**Request**
The response must contain all of the entries, each one repeated exactly.

Stored data entries
● ● ●

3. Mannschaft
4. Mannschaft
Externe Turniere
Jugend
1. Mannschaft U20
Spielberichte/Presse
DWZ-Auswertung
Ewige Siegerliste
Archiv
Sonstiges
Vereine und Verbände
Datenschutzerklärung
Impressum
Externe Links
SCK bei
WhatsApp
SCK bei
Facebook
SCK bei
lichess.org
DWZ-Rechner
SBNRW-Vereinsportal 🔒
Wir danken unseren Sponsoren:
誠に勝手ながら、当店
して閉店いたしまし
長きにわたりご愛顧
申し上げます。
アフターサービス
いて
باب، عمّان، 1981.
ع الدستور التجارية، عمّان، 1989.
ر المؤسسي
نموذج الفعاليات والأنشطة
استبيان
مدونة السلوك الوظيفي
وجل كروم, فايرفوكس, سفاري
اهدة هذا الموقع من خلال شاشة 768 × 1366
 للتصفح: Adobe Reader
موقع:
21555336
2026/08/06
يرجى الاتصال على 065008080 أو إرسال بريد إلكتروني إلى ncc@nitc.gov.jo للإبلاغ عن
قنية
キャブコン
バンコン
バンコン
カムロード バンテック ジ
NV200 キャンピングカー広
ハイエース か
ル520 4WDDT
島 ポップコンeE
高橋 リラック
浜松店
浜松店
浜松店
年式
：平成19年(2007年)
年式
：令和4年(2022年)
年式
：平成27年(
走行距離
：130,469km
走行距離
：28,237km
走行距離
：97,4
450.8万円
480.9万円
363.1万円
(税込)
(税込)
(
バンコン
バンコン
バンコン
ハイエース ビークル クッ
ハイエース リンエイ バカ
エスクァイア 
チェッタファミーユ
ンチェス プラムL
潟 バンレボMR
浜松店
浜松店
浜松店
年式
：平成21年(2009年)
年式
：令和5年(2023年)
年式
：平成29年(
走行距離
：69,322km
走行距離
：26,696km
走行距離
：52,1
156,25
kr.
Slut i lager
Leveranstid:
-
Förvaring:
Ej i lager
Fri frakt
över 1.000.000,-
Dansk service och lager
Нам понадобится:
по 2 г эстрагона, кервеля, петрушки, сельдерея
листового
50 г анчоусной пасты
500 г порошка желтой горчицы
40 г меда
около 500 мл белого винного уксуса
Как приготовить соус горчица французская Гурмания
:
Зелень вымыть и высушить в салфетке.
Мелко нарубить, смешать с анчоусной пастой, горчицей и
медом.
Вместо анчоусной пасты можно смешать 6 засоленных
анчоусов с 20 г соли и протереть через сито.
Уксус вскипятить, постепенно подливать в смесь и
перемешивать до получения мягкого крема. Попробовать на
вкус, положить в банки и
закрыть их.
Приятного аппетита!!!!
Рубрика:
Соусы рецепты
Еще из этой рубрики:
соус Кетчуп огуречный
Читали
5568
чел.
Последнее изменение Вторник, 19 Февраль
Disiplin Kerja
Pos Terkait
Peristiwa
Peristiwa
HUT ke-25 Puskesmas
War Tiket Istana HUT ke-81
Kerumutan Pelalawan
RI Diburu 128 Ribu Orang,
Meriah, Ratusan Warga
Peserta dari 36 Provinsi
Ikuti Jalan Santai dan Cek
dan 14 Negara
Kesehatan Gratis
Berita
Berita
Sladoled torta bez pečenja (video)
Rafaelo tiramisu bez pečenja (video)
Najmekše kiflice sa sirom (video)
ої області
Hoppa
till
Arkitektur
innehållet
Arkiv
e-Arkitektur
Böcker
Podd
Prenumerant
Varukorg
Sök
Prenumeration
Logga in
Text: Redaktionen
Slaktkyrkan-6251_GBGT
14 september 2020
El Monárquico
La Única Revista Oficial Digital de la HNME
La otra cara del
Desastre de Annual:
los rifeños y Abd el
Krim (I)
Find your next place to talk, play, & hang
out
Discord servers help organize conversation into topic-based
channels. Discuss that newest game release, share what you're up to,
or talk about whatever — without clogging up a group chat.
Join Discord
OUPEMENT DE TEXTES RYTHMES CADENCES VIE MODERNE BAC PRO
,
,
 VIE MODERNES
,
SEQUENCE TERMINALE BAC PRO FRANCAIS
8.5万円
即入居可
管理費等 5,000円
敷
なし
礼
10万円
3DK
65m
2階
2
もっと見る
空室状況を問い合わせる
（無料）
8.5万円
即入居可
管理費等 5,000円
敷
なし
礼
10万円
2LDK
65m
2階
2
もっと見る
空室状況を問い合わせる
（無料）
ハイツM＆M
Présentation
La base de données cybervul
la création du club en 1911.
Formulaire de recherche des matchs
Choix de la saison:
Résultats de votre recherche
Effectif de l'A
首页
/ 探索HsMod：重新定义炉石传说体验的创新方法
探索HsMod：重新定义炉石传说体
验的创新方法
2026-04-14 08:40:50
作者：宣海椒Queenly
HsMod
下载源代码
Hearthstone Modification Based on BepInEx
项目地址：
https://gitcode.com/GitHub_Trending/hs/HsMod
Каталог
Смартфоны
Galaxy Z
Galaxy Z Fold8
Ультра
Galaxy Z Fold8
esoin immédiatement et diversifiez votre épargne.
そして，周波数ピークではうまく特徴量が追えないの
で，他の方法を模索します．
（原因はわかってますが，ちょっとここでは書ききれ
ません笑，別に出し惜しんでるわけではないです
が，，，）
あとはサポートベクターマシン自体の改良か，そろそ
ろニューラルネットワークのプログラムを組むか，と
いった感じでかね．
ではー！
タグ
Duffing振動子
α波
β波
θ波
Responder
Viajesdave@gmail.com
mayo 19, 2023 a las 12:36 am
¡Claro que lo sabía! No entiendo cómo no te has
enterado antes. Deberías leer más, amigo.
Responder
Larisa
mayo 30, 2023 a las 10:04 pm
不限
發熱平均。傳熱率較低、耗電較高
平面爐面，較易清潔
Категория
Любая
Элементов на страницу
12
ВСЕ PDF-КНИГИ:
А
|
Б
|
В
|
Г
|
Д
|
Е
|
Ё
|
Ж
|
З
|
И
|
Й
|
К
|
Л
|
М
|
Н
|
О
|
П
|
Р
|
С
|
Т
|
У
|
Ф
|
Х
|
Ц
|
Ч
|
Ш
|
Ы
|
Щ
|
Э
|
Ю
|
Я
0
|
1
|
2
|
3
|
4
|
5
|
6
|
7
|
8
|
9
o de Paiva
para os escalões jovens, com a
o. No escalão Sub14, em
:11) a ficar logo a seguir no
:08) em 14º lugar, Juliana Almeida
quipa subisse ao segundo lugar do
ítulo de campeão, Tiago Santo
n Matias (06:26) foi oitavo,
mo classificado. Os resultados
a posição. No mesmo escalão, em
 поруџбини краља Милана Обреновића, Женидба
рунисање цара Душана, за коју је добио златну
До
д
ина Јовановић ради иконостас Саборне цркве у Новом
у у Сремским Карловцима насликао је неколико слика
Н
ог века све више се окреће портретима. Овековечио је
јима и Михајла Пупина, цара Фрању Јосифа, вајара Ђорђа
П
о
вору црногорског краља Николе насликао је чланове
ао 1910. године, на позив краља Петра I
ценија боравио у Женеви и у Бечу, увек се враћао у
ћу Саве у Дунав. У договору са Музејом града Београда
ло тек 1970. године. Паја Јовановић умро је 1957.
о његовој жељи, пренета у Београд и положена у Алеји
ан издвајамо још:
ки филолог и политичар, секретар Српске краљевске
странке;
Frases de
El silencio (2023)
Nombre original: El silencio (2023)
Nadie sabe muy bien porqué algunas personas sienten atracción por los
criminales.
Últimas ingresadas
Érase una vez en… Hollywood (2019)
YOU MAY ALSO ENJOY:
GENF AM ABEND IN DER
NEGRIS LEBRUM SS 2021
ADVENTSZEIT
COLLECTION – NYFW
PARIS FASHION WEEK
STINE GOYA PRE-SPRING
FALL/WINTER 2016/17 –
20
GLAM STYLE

● ● ●

**Response box**
3. Mannschaft
4. Mannschaft
Externe Turniere
Jugend
1. Mannschaft U20
Spielberichte/Presse
DWZ-Auswertung
Ewige Siegerliste
Archiv
Sonstiges
Vereine und Verbände
Datenschutzerklärung
Impressum
Externe Links
SCK bei
WhatsApp
SCK bei
Facebook
SCK bei
lichess.org
DWZ-Rechner
SBNRW-Vereinsportal 🔒
Wir danken unseren Sponsoren:
誠に勝手ながら、当店
して閉店いたしまし
長きにわたりご愛顧
申し上げます。
アフターサービス
いて
باب، عمّان، 1981.
ع الدستور التجارية، عمّان، 1989.
ر المؤسسي
نموذج الفعاليات والأنشطة
استبيان
مدونة السلوك الوظيفي
وجل كروم, فايرفوكس, سفاري
اهدة هذا الموقع من خلال شاشة 768 × 1366
 للتصفح: Adobe Reader
موقع:
21555336
2026/08/06
يرجى الاتصال على 065008080 أو إرسال بريد إلكتروني إلى ncc@nitc.gov.jo للإبلاغ عن
قنية
キャブコン
バンコン
バンコン
カムロード バンテック ジ
NV200 キャンピングカー広
ハイエース か
ル520 4WDDT
島 ポップコンeE
高橋 リラック
浜松店
浜松店
浜松店
年式
：平成19年(2007年)
年式
：令和4年(2022年)
年式
：平成27年(
走行距離
：130,469km
走行距離
：28,237km
走行距離
：97,4
450.8万円
480.9万円
363.1万円
(税込)
(税込)
(
バンコン
バンコン
バンコン
ハイエース ビークル クッ
ハイエース リンエイ バカ
エスクァイア 
チェッタファミーユ
ンチェス プラムL
潟 バンレボMR
浜松店
浜松店
浜松店
年式
：平成21年(2009年)
年式
：令和5年(2023年)
年式
：平成29年(
走行距離
：69,322km
走行距離
：26,696km
走行距離
：52,1
156,25
kr.
Slut i lager
Leveranstid:
-
Förvaring:
Ej i lager
Fri frakt
över 1.000.000,-
Dansk service och lager
Нам понадобится:
по 2 г эстрагона, кервеля, петрушки, сельдерея
листового
50 г анчоусной пасты
500 г порошка желтой горчицы
40 г меда
около 500 мл белого винного уксуса
Как приготовить соус горчица французская Гурмания
:
Зелень вымыть и высушить в салфетке.
Мелко нарубить, смешать с анчоусной пастой, горчицей и
медом.
Вместо анчоусной пасты можно смешать 6 засоленных
анчоусов с 20 г соли и протереть через сито.
Уксус вскипятить, постепенно подливать в смесь и
перемешивать до получения мягкого крема. Попробовать на
вкус, положить в банки и
закрыть их.
Приятного аппетита!!!!
Рубрика:
Соусы рецепты
Еще из этой рубрики:
соус Кетчуп огуречный
Читали
5568
чел.
Последнее изменение Вторник, 19 Февраль
Disiplin Kerja
Pos Terkait
Peristiwa
Peristiwa
HUT ke-25 Puskesmas
War Tiket Istana HUT ke-81
Kerumutan Pelalawan
RI Diburu 128 Ribu Orang,
Meriah, Ratusan Warga
Peserta dari 36 Provinsi
Ikuti Jalan Santai dan Cek
dan 14 Negara
Kesehatan Gratis
Berita
Berita
Sladoled torta bez pečenja (video)
Rafaelo tiramisu bez pečenja (video)
Najmekše kiflice sa sirom (video)
ої області
Hoppa
till
Arkitektur
innehållet
Arkiv
e-Arkitektur
Böcker
Podd
Prenumerant
Varukorg
Sök
Prenumeration
Logga in
Text: Redaktionen
Slaktkyrkan-6251_GBGT
14 september 2020
El Monárquico
La Única Revista Oficial Digital de la HNME
La otra cara del
Desastre de Annual:
los rifeños y Abd el
Krim (I)
Find your next place to talk, play, & hang
out
Discord servers help organize conversation into topic-based
channels. Discuss that newest game release, share what you're up to,
or talk about whatever — without clogging up a group chat.
Join Discord
OUPEMENT DE TEXTES RYTHMES CADENCES VIE MODERNE BAC PRO
,
,
 VIE MODERNES
,
SEQUENCE TERMINALE BAC PRO FRANCAIS
8.5万円
即入居可
管理費等 5,000円
敷
なし
礼
10万円
3DK
65m
2階
2
もっと見る
空室状況を問い合わせる
（無料）
8.5万円
即入居可
管理費等 5,000円
敷
なし
礼
10万円
2LDK
65m
2階
2
もっと見る
空室状況を問い合わせる
（無料）
ハイツM＆M
Présentation
La base de données cybervul
la création du club en 1911.
Formulaire de recherche des matchs
Choix de la saison:
Résultats de votre recherche
Effectif de l'A
首页
/ 探索HsMod：重新定义炉石传说体验的创新方法
探索HsMod：重新定义炉石传说体
验的创新方法
2026-04-14 08:40:50
作者：宣海椒Queenly
HsMod
下载源代码
Hearthstone Modification Based on BepInEx
项目地址：
https://gitcode.com/GitHub_Trending/hs/HsMod
Каталог
Смартфоны
Galaxy Z
Galaxy Z Fold8
Ультра
Galaxy Z Fold8
esoin immédiatement et diversifiez votre épargne.
そして，周波数ピークではうまく特徴量が追えないの
で，他の方法を模索します．
（原因はわかってますが，ちょっとここでは書ききれ
ません笑，別に出し惜しんでるわけではないです
が，，，）
あとはサポートベクターマシン自体の改良か，そろそ
ろニューラルネットワークのプログラムを組むか，と
いった感じでかね．
ではー！
タグ
Duffing振動子
α波
β波
θ波
Responder
Viajesdave@gmail.com
mayo 19, 2023 a las 12:36 am
¡Claro que lo sabía! No entiendo cómo no te has
enterado antes. Deberías leer más, amigo.
Responder
Larisa
mayo 30, 2023 a las 10:04 pm
不限
發熱平均。傳熱率較低、耗電較高
平面爐面，較易清潔
Категория
Любая
Элементов на страницу
12
ВСЕ PDF-КНИГИ:
А
|
Б
|
В
|
Г
|
Д
|
Е
|
Ё
|
Ж
|
З
|
И
|
Й
|
К
|
Л
|
М
|
Н
|
О
|
П
|
Р
|
С
|
Т
|
У
|
Ф
|
Х
|
Ц
|
Ч
|
Ш
|
Ы
|
Щ
|
Э
|
Ю
|
Я
0
|
1
|
2
|
3
|
4
|
5
|
6
|
7
|
8
|
9
o de Paiva
para os escalões jovens, com a
o. No escalão Sub14, em
:11) a ficar logo a seguir no
:08) em 14º lugar, Juliana Almeida
quipa subisse ao segundo lugar do
ítulo de campeão, Tiago Santo
n Matias (06:26) foi oitavo,
mo classificado. Os resultados
a posição. No mesmo escalão, em
 поруџбини краља Милана Обреновића, Женидба
рунисање цара Душана, за коју је добио златну
До
д
ина Јовановић ради иконостас Саборне цркве у Новом
у у Сремским Карловцима насликао је неколико слика
Н
ог века све више се окреће портретима. Овековечио је
јима и Михајла Пупина, цара Фрању Јосифа, вајара Ђорђа
П
о
вору црногорског краља Николе насликао је чланове
ао 1910. године, на позив краља Петра I
ценија боравио у Женеви и у Бечу, увек се враћао у
ћу Саве у Дунав. У договору са Музејом града Београда
ло тек 1970. године. Паја Јовановић умро је 1957.
о његовој жељи, пренета у Београд и положена у Алеји
ан издвајамо још:
ки филолог и политичар, секретар Српске краљевске
странке;
Frases de
El silencio (2023)
Nombre original: El silencio (2023)
Nadie sabe muy bien porqué algunas personas sienten atracción por los
criminales.
Últimas ingresadas
Érase una vez en… Hollywood (2019)
YOU MAY ALSO ENJOY:
GENF AM ABEND IN DER
NEGRIS LEBRUM SS 2021
ADVENTSZEIT
COLLECTION – NYFW
PARIS FASHION WEEK
STINE GOYA PRE-SPRING
FALL/WINTER 2016/17 –
20
GLAM STYLE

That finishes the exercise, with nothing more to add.